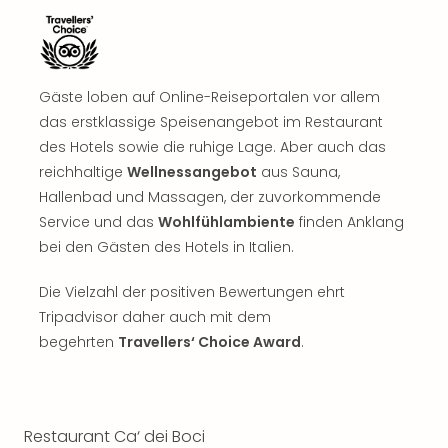
Musi
Der
Teuf
träg
Pra
Gäste loben auf Online-Reiseportalen vor allem
Die
das erstklassige Speisenangebot im Restaurant
Sch
des Hotels sowie die ruhige Lage. Aber auch das
und
reichhaltige
Wellnessangebot
aus Sauna,
das
Hallenbad und Massagen, der zuvorkommende
Biest
Wie
Service und das
Wohlfühlambiente
finden Anklang
Mari
bei den Gästen des Hotels in Italien.
Ther
Sta
Die Vielzahl der positiven Bewertungen ehrt
Ente
Tripadvisor daher auch mit dem
Das
begehrten
Travellers‘ Choice Award
.
Pha
der
Ope
Köln
Restaurant Ca‘ dei Boci
Tan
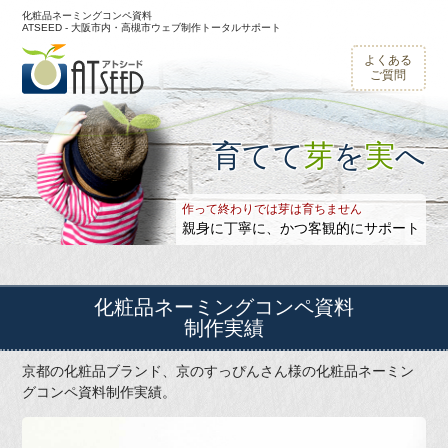
化粧品ネーミングコンペ資料
ATSEED - 大阪市内・高槻市ウェブ制作トータルサポート
よくある
ご質問
育てて
芽
を
実
へ
作って終わりでは芽は育ちません
親身に丁寧に、かつ客観的にサポート
化粧品ネーミングコンペ資料
制作実績
京都の化粧品ブランド、京のすっぴんさん様の化粧品ネーミン
グコンペ資料制作実績。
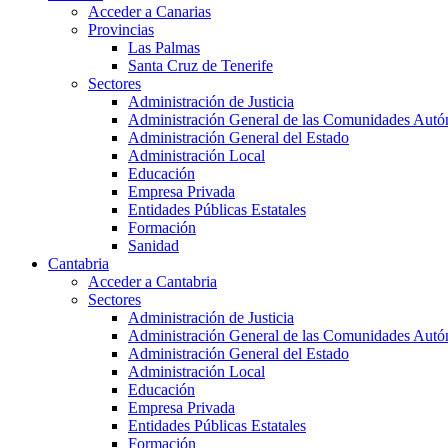
Acceder a Canarias
Provincias
Las Palmas
Santa Cruz de Tenerife
Sectores
Administración de Justicia
Administración General de las Comunidades Aut
Administración General del Estado
Administración Local
Educación
Empresa Privada
Entidades Públicas Estatales
Formación
Sanidad
Cantabria
Acceder a Cantabria
Sectores
Administración de Justicia
Administración General de las Comunidades Aut
Administración General del Estado
Administración Local
Educación
Empresa Privada
Entidades Públicas Estatales
Formación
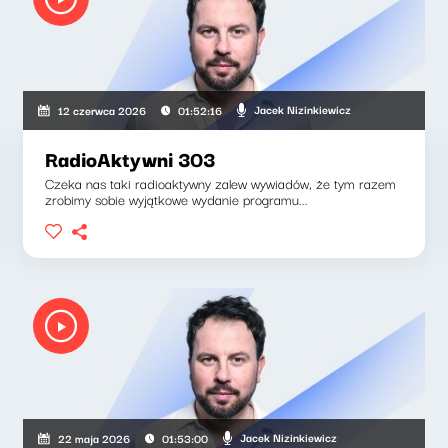
Jacek Nizinkiewicz
12 czerwca 2026
01:52:16
RadioAktywni 303
Czeka nas taki radioaktywny zalew wywiadów, że tym razem
zrobimy sobie wyjątkowe wydanie programu...
Jacek Nizinkiewicz
22 maja 2026
01:53:00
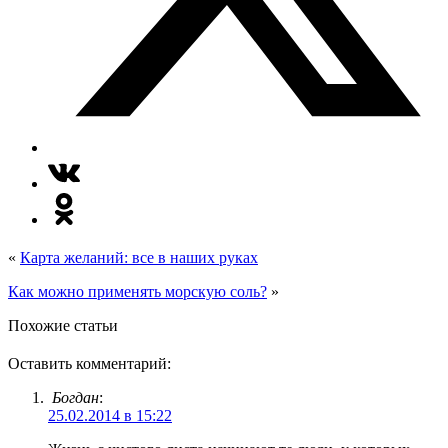
«
Карта желаний: все в наших руках
Как можно применять морскую соль?
»
Похожие статьи
Оставить комментарий:
Богдан
:
25.02.2014 в 15:22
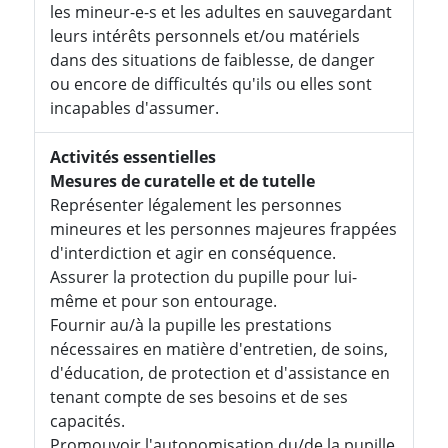
les mineur-e-s et les adultes en sauvegardant
leurs intérêts personnels et/ou matériels
dans des situations de faiblesse, de danger
ou encore de difficultés qu'ils ou elles sont
incapables d'assumer.
Activités essentielles
Mesures de curatelle et de tutelle
Représenter légalement les personnes
mineures et les personnes majeures frappées
d'interdiction et agir en conséquence.
Assurer la protection du pupille pour lui-
même et pour son entourage.
Fournir au/à la pupille les prestations
nécessaires en matière d'entretien, de soins,
d'éducation, de protection et d'assistance en
tenant compte de ses besoins et de ses
capacités.
Promouvoir l'autonomisation du/de la pupille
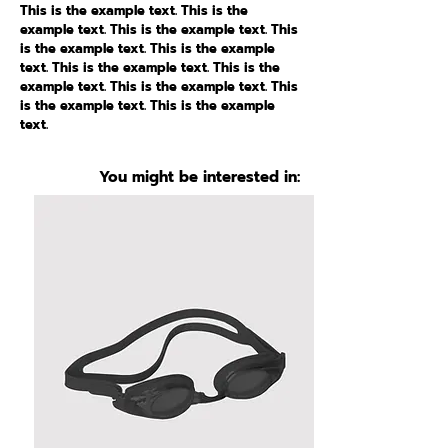
This is the example text. This is the
example text. This is the example text. This
is the example text. This is the example
text. This is the example text. This is the
example text. This is the example text. This
is the example text. This is the example
text.
You might be interested in:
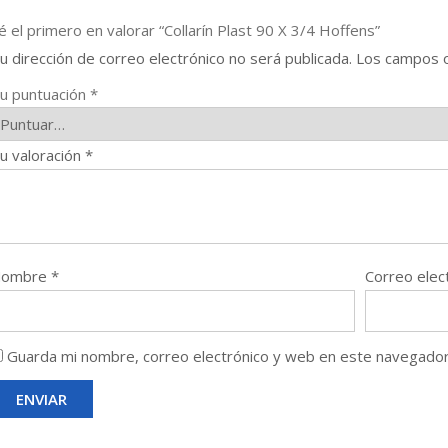
é el primero en valorar “Collarín Plast 90 X 3/4 Hoffens”
u dirección de correo electrónico no será publicada.
Los campos o
u puntuación
*
u valoración
*
Nombre
*
Correo elec
Guarda mi nombre, correo electrónico y web en este navegador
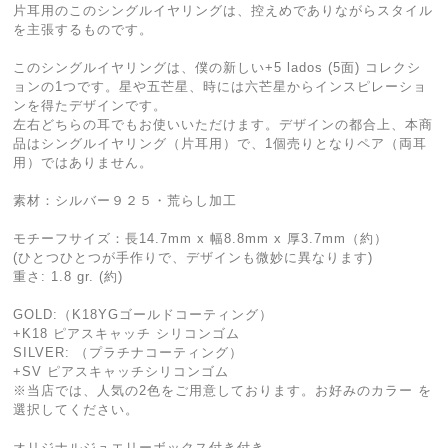
片耳用のこのシングルイヤリングは、控えめでありながらスタイル
を主張するものです。
このシングルイヤリングは、僕の新しい+5 lados (5面) コレクシ
ョンの1つです。星や五芒星、時には六芒星からインスピレーショ
ンを得たデザインです。
左右どちらの耳でもお使いいただけます。デザインの都合上、本商
品はシングルイヤリング（片耳用）で、1個売りとなりペア（両耳
用）ではありません。
素材：シルバー９２５・荒らし加工
モチーフサイズ：長14.7mm x 幅8.8mm x 厚3.7mm（約）
(ひとつひとつが手作りで、デザインも微妙に異なります)
重さ: 1.8 gr. (約)
GOLD:（K18YGゴールドコーティング）
+K18 ピアスキャッチ シリコンゴム
SILVER: （プラチナコーティング）
+SV ピアスキャッチシリコンゴム
※当店では、人気の2色をご用意しております。お好みのカラー を
選択してください。
オリジナルジュエリーボックス付き付き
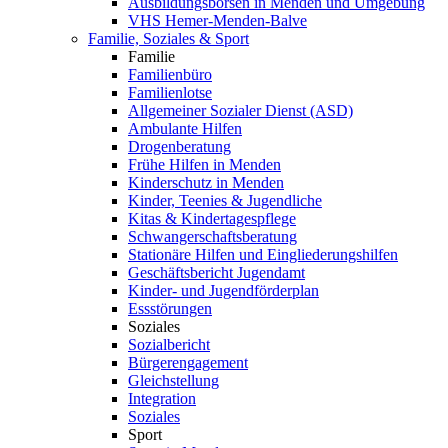
Ausbildungsbörsen in Menden und Umgebung
VHS Hemer-Menden-Balve
Familie, Soziales & Sport
Familie
Familienbüro
Familienlotse
Allgemeiner Sozialer Dienst (ASD)
Ambulante Hilfen
Drogenberatung
Frühe Hilfen in Menden
Kinderschutz in Menden
Kinder, Teenies & Jugendliche
Kitas & Kindertagespflege
Schwangerschaftsberatung
Stationäre Hilfen und Eingliederungshilfen
Geschäftsbericht Jugendamt
Kinder- und Jugendförderplan
Essstörungen
Soziales
Sozialbericht
Bürgerengagement
Gleichstellung
Integration
Soziales
Sport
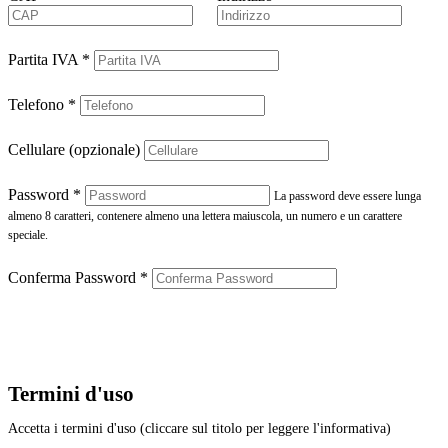
Partita IVA
*
Telefono
*
Cellulare (opzionale)
Password
*
La password deve essere lunga
almeno 8 caratteri, contenere almeno una lettera maiuscola, un numero e un carattere
speciale.
Conferma Password
*
Termini d'uso
Accetta i termini d'uso (cliccare sul titolo per leggere l'informativa)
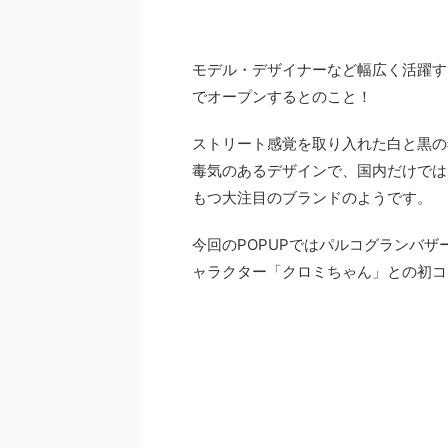
モデル・デザイナーなど幅広く活躍する
でオープンするとのこと！
ストリート感覚を取り入れた白と黒の
毒気のあるデザインで、国内だけでは
もつ大注目のブランドのようです。
今回のPOPUPではパルコグランバ
ャラクター「クロミちゃん」との初コ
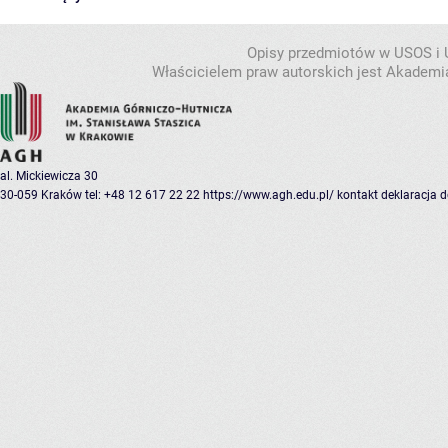
Opisy przedmiotów w USOS i
Właścicielem praw autorskich jest Akademia
al. Mickiewicza 30
30-059 Kraków
tel: +48 12 617 22 22
https://www.agh.edu.pl/
kontakt
deklaracja 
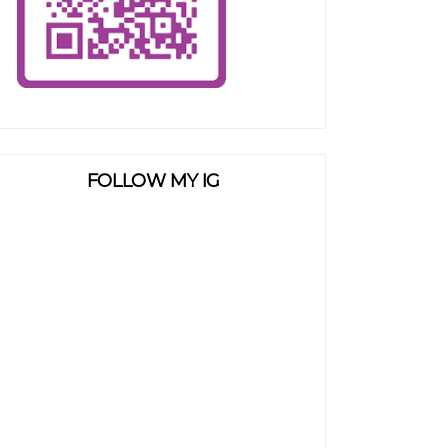
FOLLOW MY IG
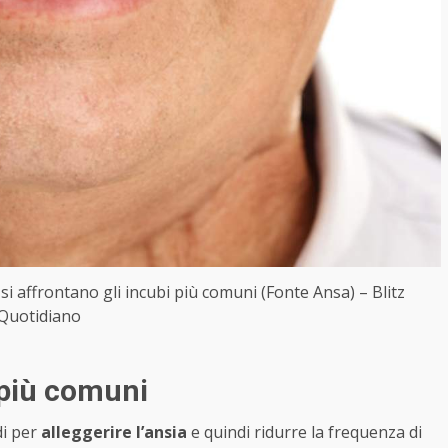
i affrontano gli incubi più comuni (Fonte Ansa) – Blitz
Quotidiano
 più comuni
di per
alleggerire l’ansia
e quindi ridurre la frequenza di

[TO-DO ITEM]:
Can you write out the text of every record again with "Administración Local" swapped for "Administración Municipal" and nothing else changed? Leave the pictures out of your answer.

[SOLUTION TO THE PROBLEM]:
Musi
Der
Teuf
träg
Pra
Gäste loben auf Online-Reiseportalen vor allem
Die
das erstklassige Speisenangebot im Restaurant
Sch
des Hotels sowie die ruhige Lage. Aber auch das
und
reichhaltige
Wellnessangebot
aus Sauna,
das
Hallenbad und Massagen, der zuvorkommende
Biest
Wie
Service und das
Wohlfühlambiente
finden Anklang
Mari
bei den Gästen des Hotels in Italien.
Ther
Sta
Die Vielzahl der positiven Bewertungen ehrt
Ente
Tripadvisor daher auch mit dem
Das
begehrten
Travellers‘ Choice Award
.
Pha
der
Ope
Köln
Restaurant Ca‘ dei Boci
Tan
化粧品ネーミングコンペ資料
ATSEED - 大阪市内・高槻市ウェブ制作トータルサポート
よくある
ご質問
育てて
芽
を
実
へ
作って終わりでは芽は育ちません
親身に丁寧に、かつ客観的にサポート
化粧品ネーミングコンペ資料
制作実績
京都の化粧品ブランド、京のすっぴんさん様の化粧品ネーミン
グコンペ資料制作実績。
Acceder a Canarias
Provincias
Las Palmas
Santa Cruz de Tenerife
Sectores
Administración de Justicia
Administración General de las Comunidades Aut
Administración General del Estado
Administración Municipal
Educación
Empresa Privada
Entidades Públicas Estatales
Formación
Sanidad
Cantabria
Acceder a Cantabria
Sectores
Administración de Justicia
Administración General de las Comunidades Aut
Administración General del Estado
Administración Municipal
Educación
Empresa Privada
Entidades Públicas Estatales
Formación
Jacek Nizinkiewicz
12 czerwca 2026
01:52:16
RadioAktywni 303
Czeka nas taki radioaktywny zalew wywiadów, że tym razem
zrobimy sobie wyjątkowe wydanie programu...
Jacek Nizinkiewicz
22 maja 2026
01:53:00
«
Карта желаний: все в наших руках
Как можно применять морскую соль?
»
Похожие статьи
Оставить комментарий:
Богдан
:
25.02.2014 в 15:22
les mineur-e-s et les adultes en sauvegardant
leurs intérêts personnels et/ou matériels
dans des situations de faiblesse, de danger
ou encore de difficultés qu'ils ou elles sont
incapables d'assumer.
Activités essentielles
Mesures de curatelle et de tutelle
Représenter légalement les personnes
mineures et les personnes majeures frappées
d'interdiction et agir en conséquence.
Assurer la protection du pupille pour lui-
même et pour son entourage.
Fournir au/à la pupille les prestations
nécessaires en matière d'entretien, de soins,
d'éducation, de protection et d'assistance en
tenant compte de ses besoins et de ses
capacités.
Promouvoir l'autonomisation du/de la pupille
This is the example text. This is the
example text. This is the example text. This
is the example text. This is the example
text. This is the example text. This is the
example text. This is the example text. This
is the example text. This is the example
text.
You might be interested in:
é el primero en valorar “Collarín Plast 90 X 3/4 Hoffens”
u dirección de correo electrónico no será publicada.
Los campos o
u puntuación
*
u valoración
*
Nombre
*
Correo elec
Guarda mi nombre, correo electrónico y web en este navegador
片耳用のこのシングルイヤリングは、控えめでありながらスタイル
を主張するものです。
このシングルイヤリングは、僕の新しい+5 lados (5面) コレクシ
ョンの1つです。星や五芒星、時には六芒星からインスピレーショ
ンを得たデザインです。
左右どちらの耳でもお使いいただけます。デザインの都合上、本商
品はシングルイヤリング（片耳用）で、1個売りとなりペア（両耳
用）ではありません。
素材：シルバー９２５・荒らし加工
モチーフサイズ：長14.7mm x 幅8.8mm x 厚3.7mm（約）
(ひとつひとつが手作りで、デザインも微妙に異なります)
重さ: 1.8 gr. (約)
GOLD:（K18YGゴールドコーティング）
+K18 ピアスキャッチ シリコンゴム
SILVER: （プラチナコーティング）
+SV ピアスキャッチシリコンゴム
※当店では、人気の2色をご用意しております。お好みのカラー を
選択してください。
オリジナルジュエリーボックス付き付き
Ausbildungsbörsen in Menden und Umgebung
VHS Hemer-Menden-Balve
Familie, Soziales & Sport
Familie
Familienbüro
Familienlotse
Allgemeiner Sozialer Dienst (ASD)
Ambulante Hilfen
Drogenberatung
Frühe Hilfen in Menden
Kinderschutz in Menden
Kinder, Teenies & Jugendliche
Kitas & Kindertagespflege
Schwangerschaftsberatung
Stationäre Hilfen und Eingliederungshilfen
Geschäftsbericht Jugendamt
Kinder- und Jugendförderplan
Essstörungen
Soziales
Sozialbericht
Bürgerengagement
Gleichstellung
Integration
Soziales
Sport
Partita IVA
*
Telefono
*
Cellulare (opzionale)
Password
*
La password deve essere lunga
almeno 8 caratteri, contenere almeno una lettera maiuscola, un numero e un carattere
speciale.
Conferma Password
*
Termini d'uso
Accetta i termini d'uso (cliccare sul titolo per leggere l'informativa)
モデル・デザイナーなど幅広く活躍する
でオープンするとのこと！
ストリート感覚を取り入れた白と黒の
毒気のあるデザインで、国内だけでは
もつ大注目のブランドのようです。
今回のPOPUPではパルコグランバ
ャラクター「クロミちゃん」との初コ
Opisy przedmiotów w USOS i
Właścicielem praw autorskich jest Akademia
al. Mickiewicza 30
30-059 Kraków
tel: +48 12 617 22 22
https://www.agh.edu.pl/
kontakt
deklaracja 
FOLLOW MY IG
i affrontano gli incubi più comuni (Fonte Ansa) – Blitz
Quotidiano
 più comuni
di per
alleggerire l’ansia
e quindi ridurre la frequenza di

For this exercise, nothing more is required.